Photo Credit: Jerome Miron-USA TODAY Sports
Edwin Encarnacion wants more years on his next deal than the Blue Jays are willing to offer — or so says Enrique Rojas of ESPN Deportes, according to a tweet on Tuesday from Jamie Campbell. The recent talks between the two sides, we’re told, did not go well.
Rojas has a piece (in Spanish) at ESPN Deportes that elaborates, with Edwin telling him that the two sides haven’t really begun talking about money, since they just aren’t on the same page when it comes to years.
This is… unsurprising. But maybe a little surprising.
The last time we talked about Edwin, we were feeling pretty good. His agent had stated (for what little such proclamations are worth) unequivocally that he likes it in Toronto, that he wants to be in Toronto, and that he’s thought about his legacy and wants to see his name up on the Jays’ ring of honour some day.

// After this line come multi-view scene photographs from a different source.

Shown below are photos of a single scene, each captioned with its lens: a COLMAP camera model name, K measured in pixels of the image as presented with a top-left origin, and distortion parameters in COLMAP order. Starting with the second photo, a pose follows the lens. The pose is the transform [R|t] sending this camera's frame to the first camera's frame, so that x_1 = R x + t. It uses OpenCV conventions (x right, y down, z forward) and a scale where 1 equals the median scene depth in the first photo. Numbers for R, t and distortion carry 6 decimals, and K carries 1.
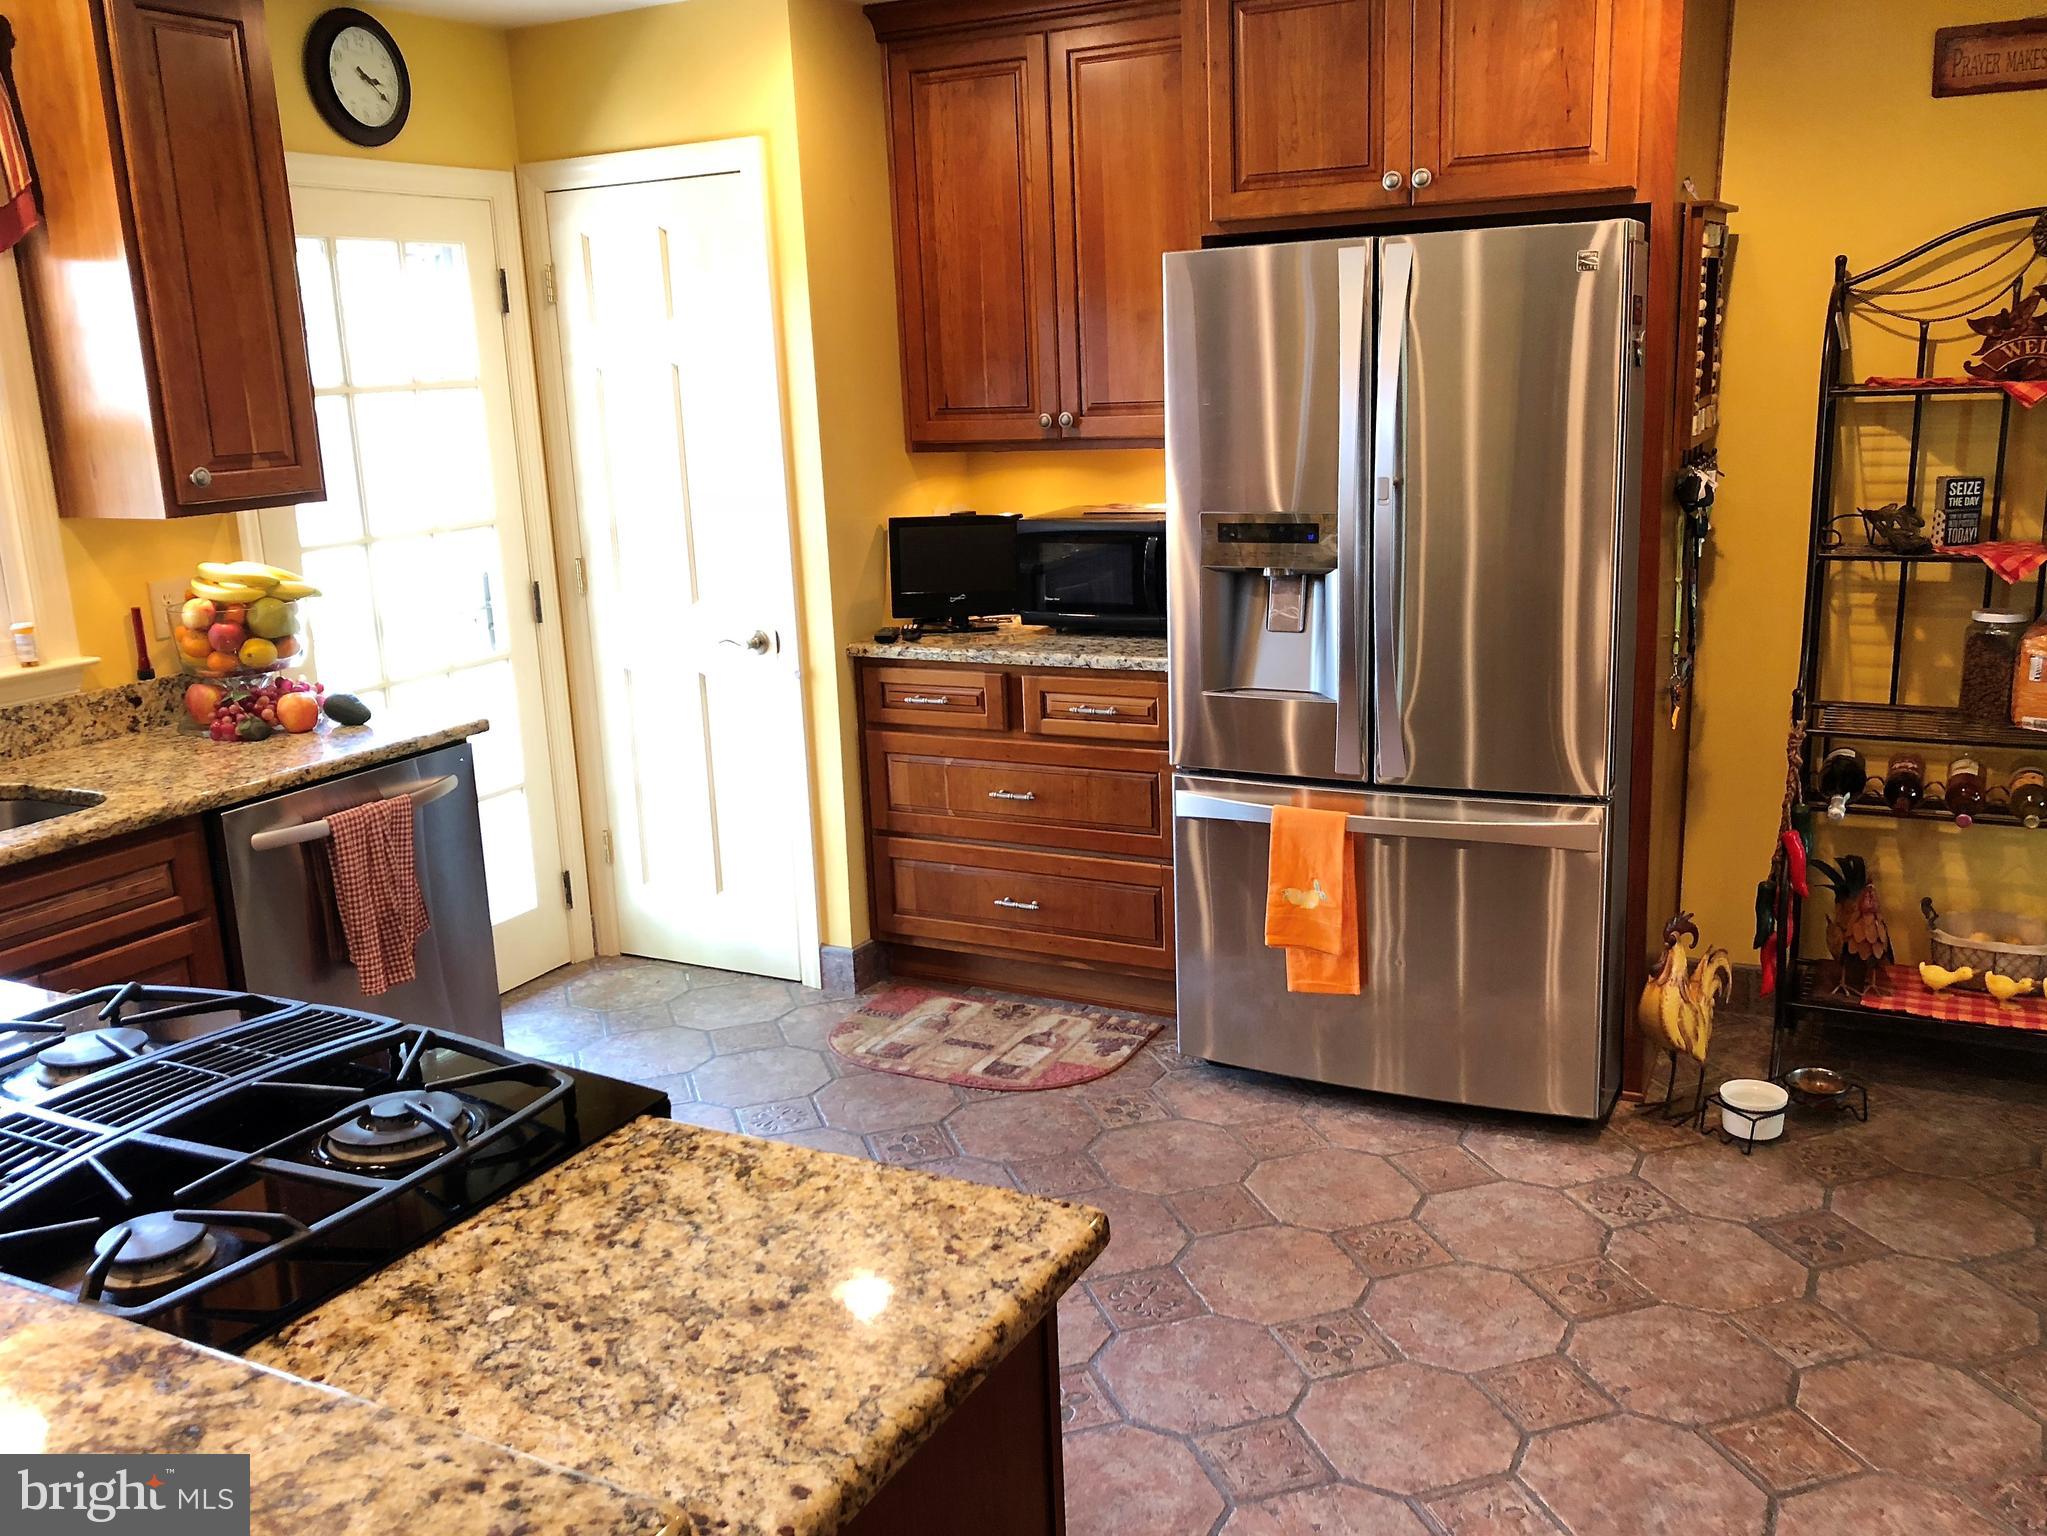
lens RADIAL K [[1769.0, 0, 1027.4], [0, 1769.0, 779.4], [0, 0, 1]] dist [0.013193, 0.013211]
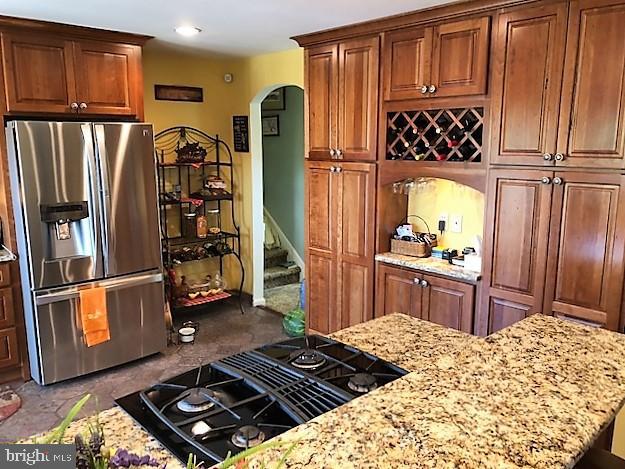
lens RADIAL K [[517.9, 0, 312.5], [0, 517.9, 234.5], [0, 0, 1]] dist [0.067515, -0.101114]
pose [[0.341001, -0.127833, 0.931331, -0.596992], [0.206064, 0.976781, 0.058622, -0.054897], [-0.917200, 0.171923, 0.359425, 0.244043]]
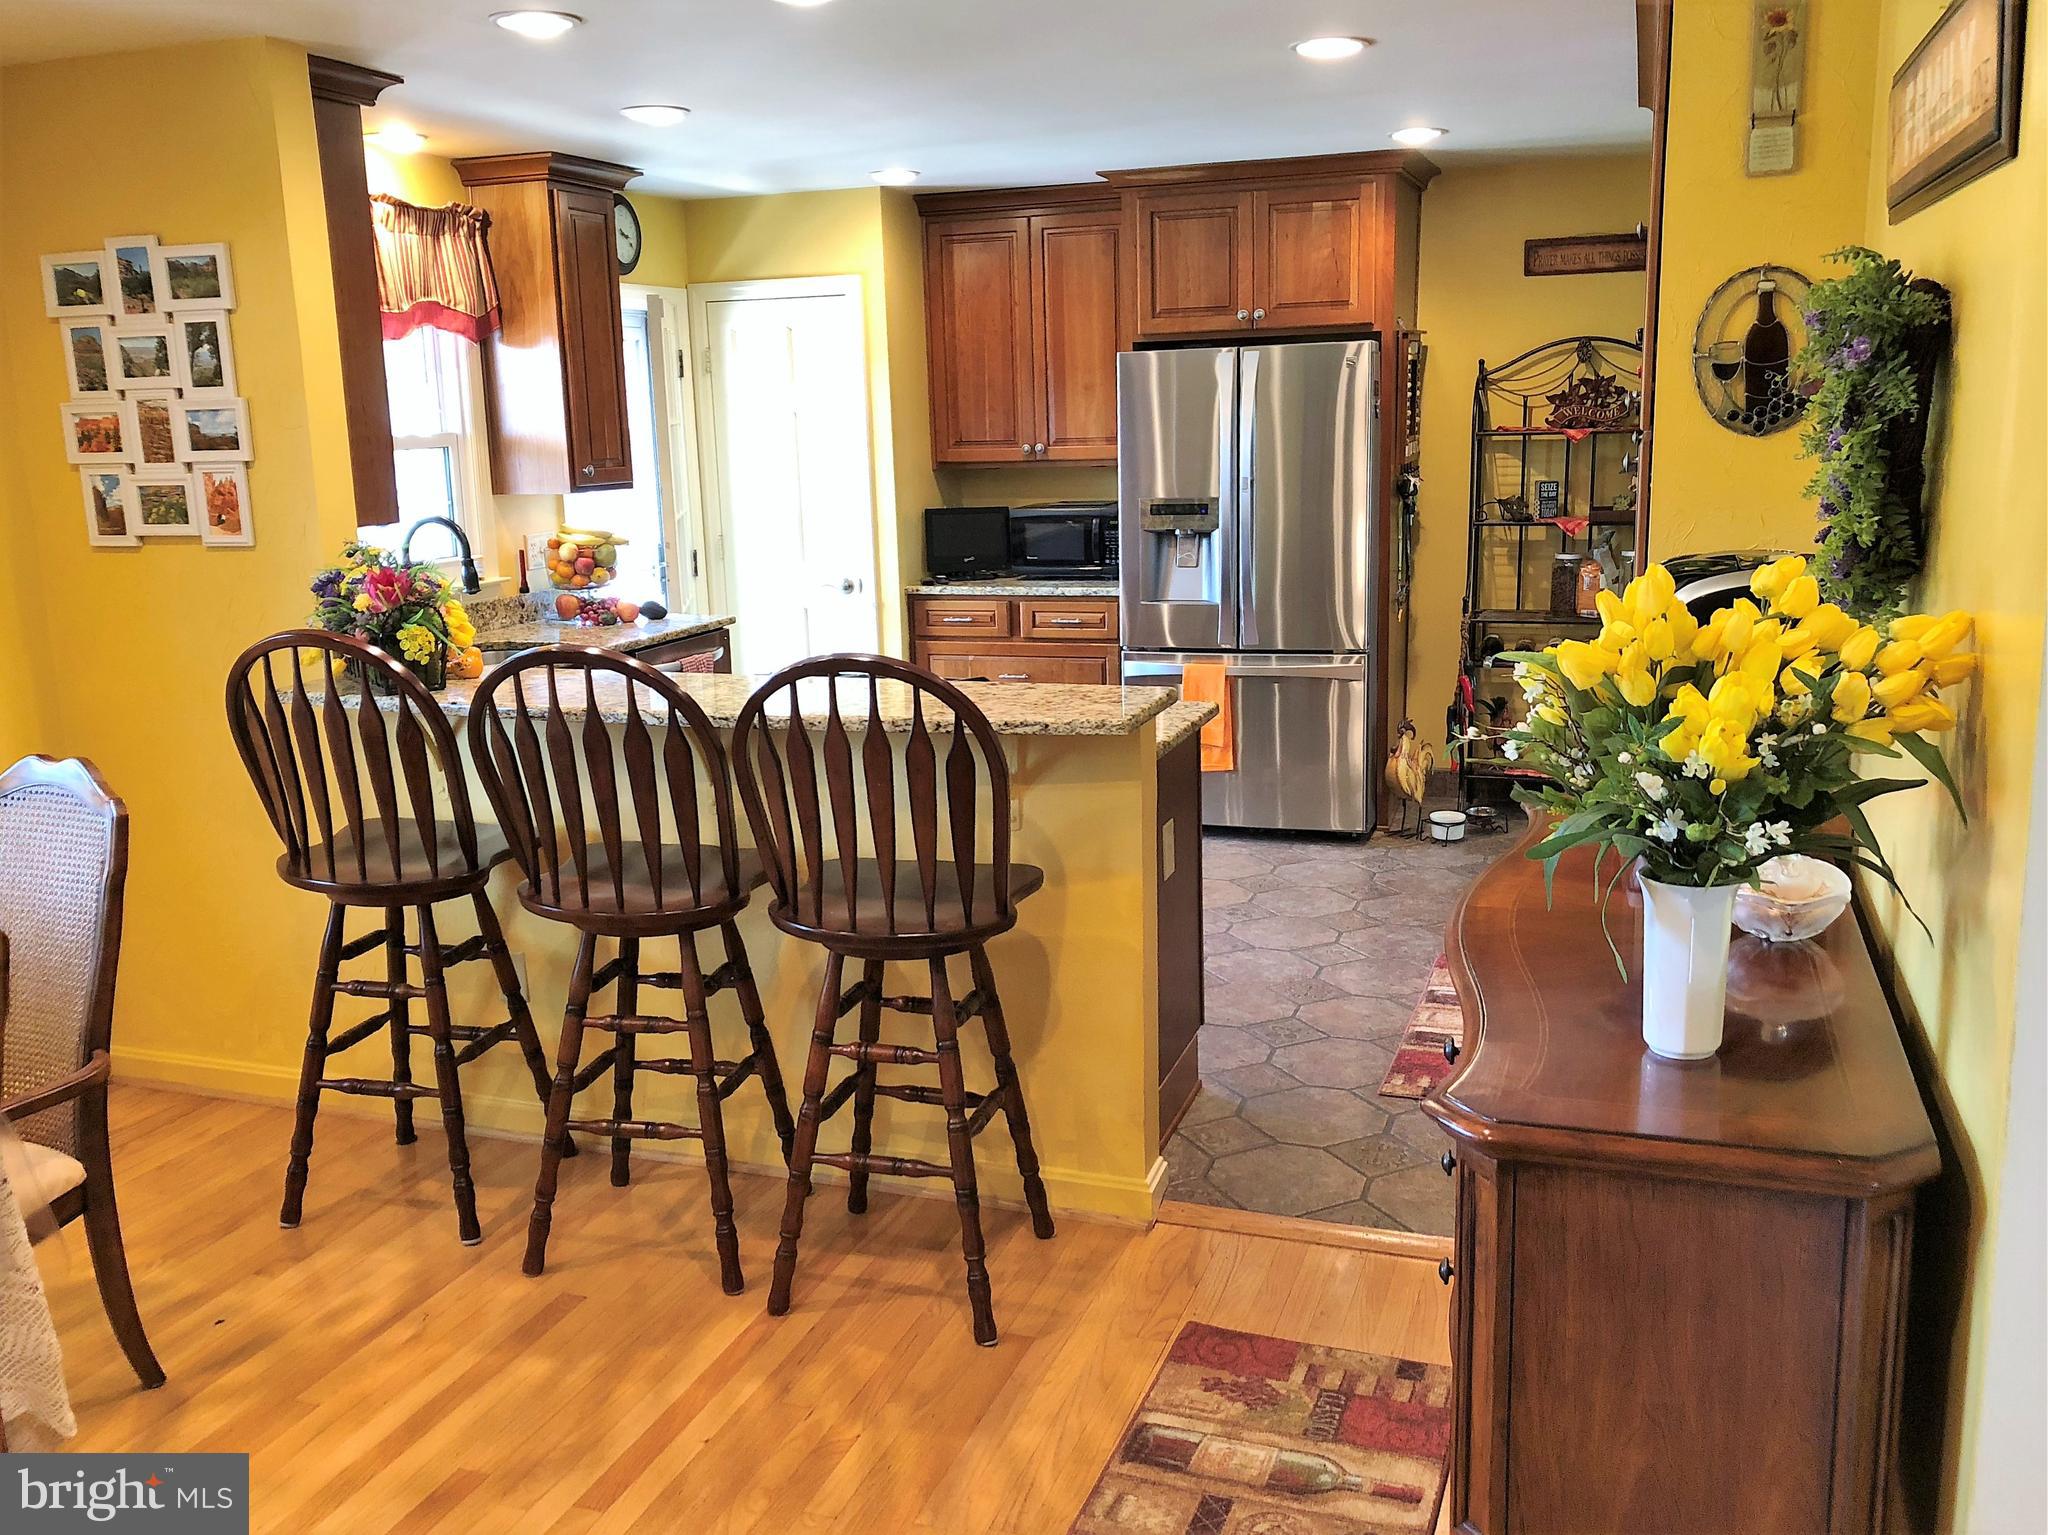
lens RADIAL K [[1747.7, 0, 1024.0], [0, 1747.7, 767.5], [0, 0, 1]] dist [0.146401, -0.419609]
pose [[0.989829, -0.015627, 0.141398, -0.270248], [0.020781, 0.999169, -0.035052, 0.177732], [-0.140733, 0.037634, 0.989332, -0.713519]]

Add that to the fact that he’s got a somewhat limited market due to his need to DH, and that injury and aging red flags will likely keep him out of the mega-contract range, and it felt like coming to an agreement palatable to both Edwin the Jays might genuinely be within reach.
It certainly should be an easier number to swallow than whatever Jose Bautista will be demanding.
But just because it’s going to be a smaller number doesn’t mean it’s going to be any less difficult for the two sides to agree on what’s fair. Or what the market next winter might bear.
I remember thinking something north of the Victor Martinez contract — a four-year, $68-million deal signed in November 2014 — ought to be pretty reasonable for both sides. “If I were the Jays I’d be trying real hard to make it just a three-year deal, but I think I could concede the fourth,” I said in a comment that day. The trouble with that, and with the Martinez comp, of course, is that Martinez signed that deal as he headed into his age-36 season. Edwin turned 33 in January, and so will be 34 in his first free agent year.
You can understand, then, why Edwin’s camp would balk at the suggestion of Martinez as a comp — though the counter from the Jays could conceivably be that Dave Dombrowski gives out dumb contracts, that the Martinez contract is bad and dumb, and that the four-year, $57-million deal Nelson Cruz got from Seattle last year (at the same age as Edwin will be next winter, albeit with a much lesser track record than Edwin and a 2013 PED suspension hanging over him) is a pretty reasonable starting point.
Chris Davis of the Orioles is currently heading into his age-30 season, and the first year of a new seven-year, $161-million contract, but you can’t imagine anyone seriously believing that’s a realistic comp either. I love Edwin, but seven years? Six years? Even five years? I don’t think so.
His age might be only 33 right now, but it truly feels like he’s an old 33. This year he’s already dealing with an oblique issue that’s going to keep him out another week before he can get his spring underway. He says he’ll be ready for Opening Day, but that was basically the scenario last year, too, and it took him a month of the season to get going (he had a wRC+ of 63 in April).
He returned to being beyond awesome when it counted, down the stretch last year, but we know he was playing through a finger injury at that point. But that wasn’t the only injury he played through. According to his TSN.ca player page, while he didn’t hit the DL in 2015, he missed 8 games due to the finger injury, and also was forced to sit out a handful of games because of a shoulder problem and a leg issue (both in June).
In 2014 he missed 33 games with a quadriceps strain, and dealt with a tight back that also forced him to miss at least one game (and kept him off the field at first base for more). In 2013 it was a hamstring issue and then a wrist injury that sent him to the DL.
It’s always something, it seems. And though he’s always managed to be great anyway, do you expect those sorts of minor injuries to disappear or improve as he ages? No, you probably have to expect that they’ll at least continue, and will probably come more frequently.
That is surely at the root of the disagreement over years, and it makes the cynical part of me wonder: are we maybe hearing this now from Edwin because the Jays have essentially said, “You want to ask us for five years, starting next year, and bet on your health this season not undoing a whole bunch of the value that you hold right now? Hooooookay then!”
Obviously I’m no expert, and I have no access to information that would allow someone to properly assess what all those injuries might necessarily mean for Edwin’s long-term ability to stay on the field, but that would seem to me to be a pretty reasonable stance for the Jays to take (even if Edwin is only asking for four years, frankly).
But with there still being three weeks to the self-imposed negotiation deadline, and time in the winter (or possibly over the All-Star break) to keep talking, why would we expect the sides be close at this point?
In other words: meh. It will work itself out one way or the other. (Pay him, though.)